What to do |
1. Lay out the entries as a numbered list, running from the start of the entries through the line containing "Public License, version", with both ends included and blank lines skipped. Omit the pictures from your answer.
2. Pick up the Shakespeare word-processing code from its last line and carry it forward.

Given text |

_ _ _ _

In [11]:
import random
import re
import os
from HMM import unsupervised_HMM
from punctuation_dict import get_punctuation_dict
from punctuation_generator import get_punc
from syllable_dict import get_syllable_dict

In [12]:
text = open(os.path.join(os.getcwd(), 'data/shakespeare.txt')).read()

In [15]:
# Store a list of words to keep capitalized
cap_words = ["i'll", 'i', 'o']
punc_dict = get_punctuation_dict()

def process_word(word):
    '''
    This function takes as its input a word and returns the processed word by 
    getting rid of unnecessary punctuations / capitalizations. 
    ''' 
    # Exception "I'll" - confusion with ill should be manually taken care of
    if word == "I'll":
        return word
    
    # Convert to lowercase and remove punctuations not part of a word
    word = punc_dict[re.sub(r'[^\w]', '', word.lower())]

    # Keep certain words capitalized
    if word in cap_words:
        word = word.capitalize()

_ _ _ _

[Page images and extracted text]
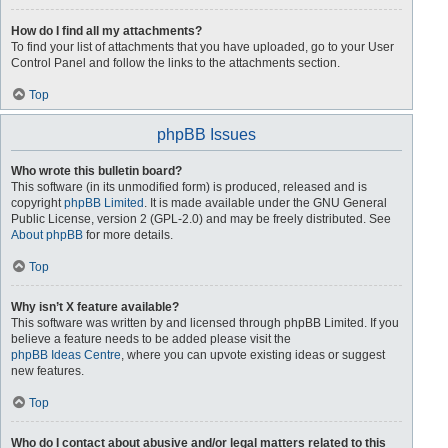
How do I find all my attachments?
To find your list of attachments that you have uploaded, go to your User
Control Panel and follow the links to the attachments section.
Top
phpBB Issues
Who wrote this bulletin board?
This software (in its unmodified form) is produced, released and is
copyright
phpBB Limited
. It is made available under the GNU General
Public License, version 2 (GPL-2.0) and may be freely distributed. See
About phpBB
for more details.
Top
Why isn’t X feature available?
This software was written by and licensed through phpBB Limited. If you
believe a feature needs to be added please visit the
phpBB Ideas Centre
, where you can upvote existing ideas or suggest
new features.
Top
Who do I contact about abusive and/or legal matters related to this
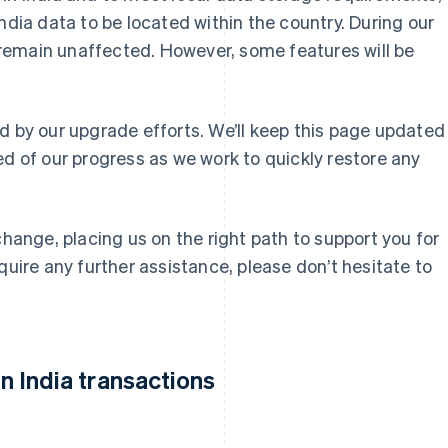
ndia data to be located within the country. During our
ll remain unaffected. However, some features will be
d by our upgrade efforts. We’ll keep this page updated
ed of our progress as we work to quickly restore any
change, placing us on the right path to support you for
quire any further assistance, please don’t hesitate to
 India transactions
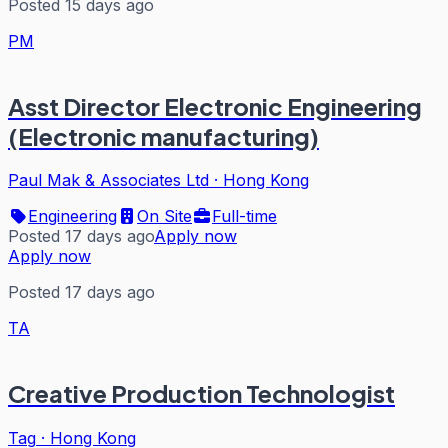
Posted 15 days ago
PM
Asst Director Electronic Engineering
(Electronic manufacturing)
Paul Mak & Associates Ltd
·
Hong Kong
Engineering
On Site
Full-time
Posted 17 days ago
Apply now
Apply now
Posted 17 days ago
TA
Creative Production Technologist
Tag
·
Hong Kong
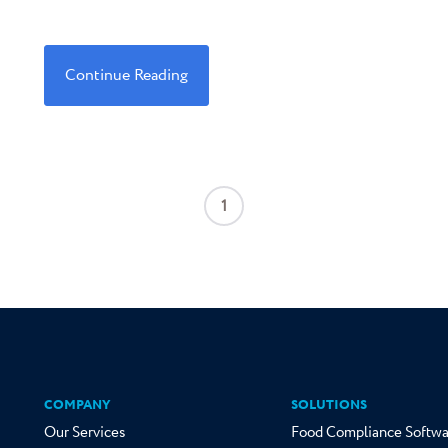
Continue Reading
1
COMPANY
SOLUTIONS
Our Services
Food Compliance Softwa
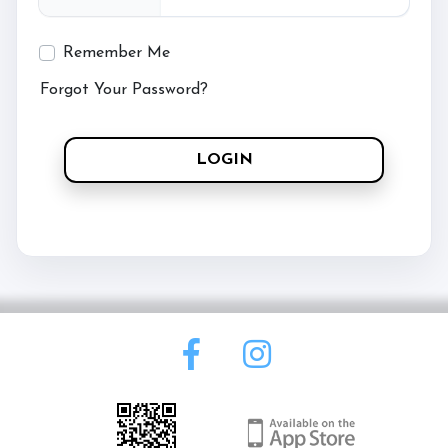
Contact Us
Remember Me
Forgot Your Password?
Meet the Team
LOGIN
Meet the Horses
Documents
Pricing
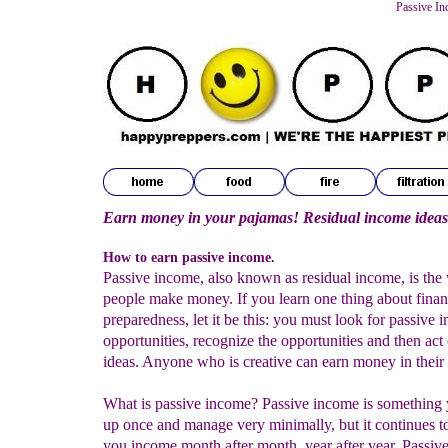
Passive In
Earn money in your pajamas! Residual income ideas
How to earn passive income.
Passive income, also known as residual income, is the
people make money. If you learn one thing about finan
preparedness, let it be this: you must look for passive 
opportunities, recognize the opportunities and then act
ideas. Anyone who is creative can earn money in their 
What is passive income? Passive income is something 
up once and manage very minimally, but it continues t
you income month after month, year after year. Passiv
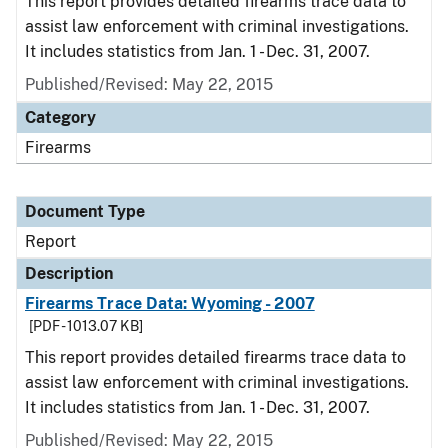
This report provides detailed firearms trace data to
assist law enforcement with criminal investigations.
It includes statistics from Jan. 1 - Dec. 31, 2007.
Published/Revised: May 22, 2015
Category
Firearms
Document Type
Report
Description
Firearms Trace Data: Wyoming - 2007
[PDF - 1013.07 KB]
This report provides detailed firearms trace data to
assist law enforcement with criminal investigations.
It includes statistics from Jan. 1 - Dec. 31, 2007.
Published/Revised: May 22, 2015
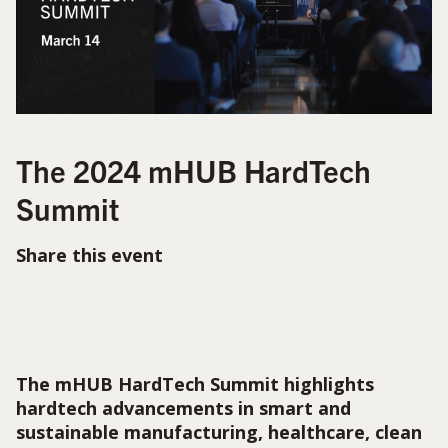
The 2024 mHUB HardTech
Summit
Share this event
The mHUB HardTech Summit highlights
hardtech advancements in smart and
sustainable manufacturing, healthcare, clean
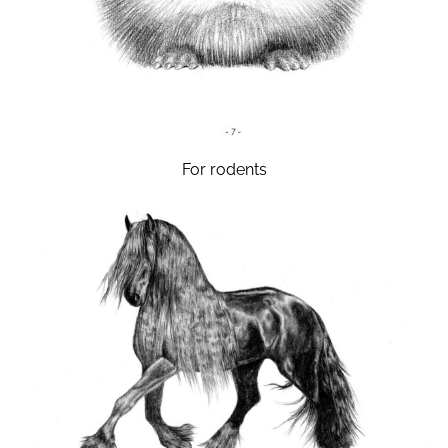
For rodents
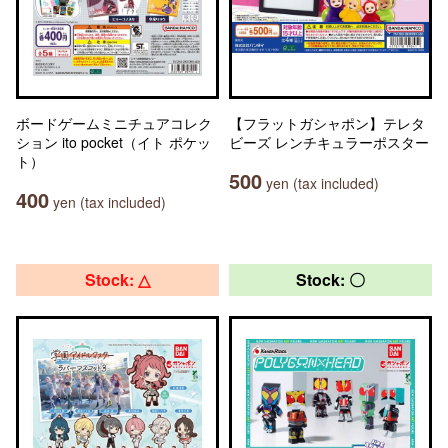
ボードゲームミニチュアコレク
【フラットガシャポン】テレタ
ション ito pocket（イト ポケッ
ビーズ レンチキュラーポスター
ト）
500
yen (tax included)
400
yen (tax included)
Stock: △
Stock: 〇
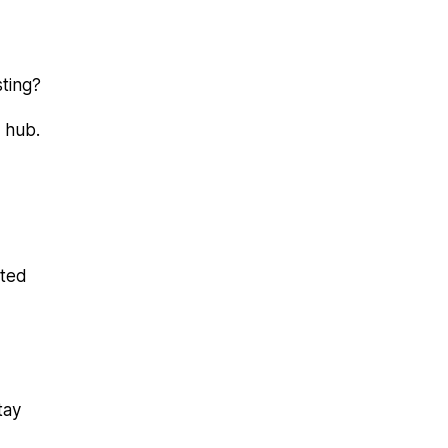
sting?
 hub.
ated
tay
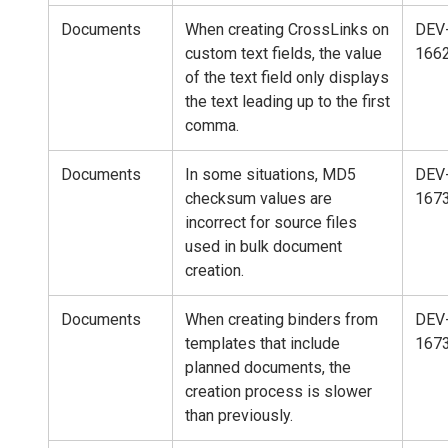
Documents
When creating CrossLinks on
DEV
custom text fields, the value
166
of the text field only displays
the text leading up to the first
comma.
Documents
In some situations, MD5
DEV
checksum values are
167
incorrect for source files
used in bulk document
creation.
Documents
When creating binders from
DEV
templates that include
167
planned documents, the
creation process is slower
than previously.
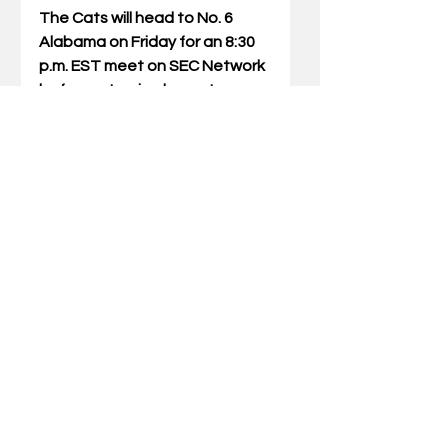
The Cats will head to No. 6 
Alabama on Friday for an 8:30 
p.m. EST meet on SEC Network 
before returning home to 
Lexington the following week 
to host No. 9 Missouri (2/9).
Comments
Write a comment...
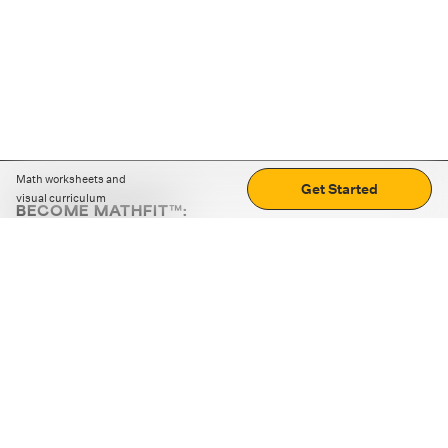
Math worksheets and
Get Started
visual curriculum
BECOME MATHFIT™:
Boost math skills with daily fun challenges and puzzles.
Download the app
STRATEGY GAMES
LOGIC PUZZLES
MENTAL MATH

_ _ _ _

Answers to the exercises |
1.
1. How do I find all my attachments?
2. To find your list of attachments that you have uploaded, go to your User
3. Control Panel and follow the links to the attachments section.
4. Top
5. phpBB Issues
6. Who wrote this bulletin board?
7. This software (in its unmodified form) is produced, released and is
8. copyright
9. phpBB Limited
10. . It is made available under the GNU General
11. Public License, version 2 (GPL-2.0) and may be freely distributed. See

2.
    return word

In [16]:
# Create rhyme dictionary

lines = [line.split() for line in text.split('\n') if line.split()]
sonnets = []
sonnet = []
for line in lines:
    if len(line) == 1:
        # Only store sonnets with 14 lines
        if len(sonnet) == 14:
            sonnets.append(sonnet)
        sonnet = []
        continue
    sonnet.append(line)

    
# This rhyme dictionary is a list of sets, where all the elements in each set rhyme with each other
rhyme_dict = []

def add_to_rhyme_dict(w1, w2):
    '''
    This function takes in a pair of rhyming words and adds them to the rhyme dictionary.
    '''
    # Flag indicating whehter at least one of the words is in the rhyme dict
    stored = False
    
    for group in rhyme_dict:
        if w1 in group:
            group.add(w2)
            stored = True
            break
        if w2 in group:
            group.add(w1)
            stored = True
            break
    
    if not stored:
        rhyme_dict.append({w1, w2})
        
        
for sonnet in sonnets:
    # Get all the rhyming pairs in the first 3 stanzas
    for i in [0, 1, 4, 5, 8, 9]:
        word1 = process_word(sonnet[i][-1])
        word2 = process_word(sonnet[i+2][-1])
        add_to_rhyme_dict(word1, word2)
    # Last two rows of a sonnet rhyme
    add_to_rhyme_dict(process_word(sonnet[12][-1]), process_word(sonnet[13][-1]))

In [17]:
def parse_observations(text):
    # Convert text to dataset.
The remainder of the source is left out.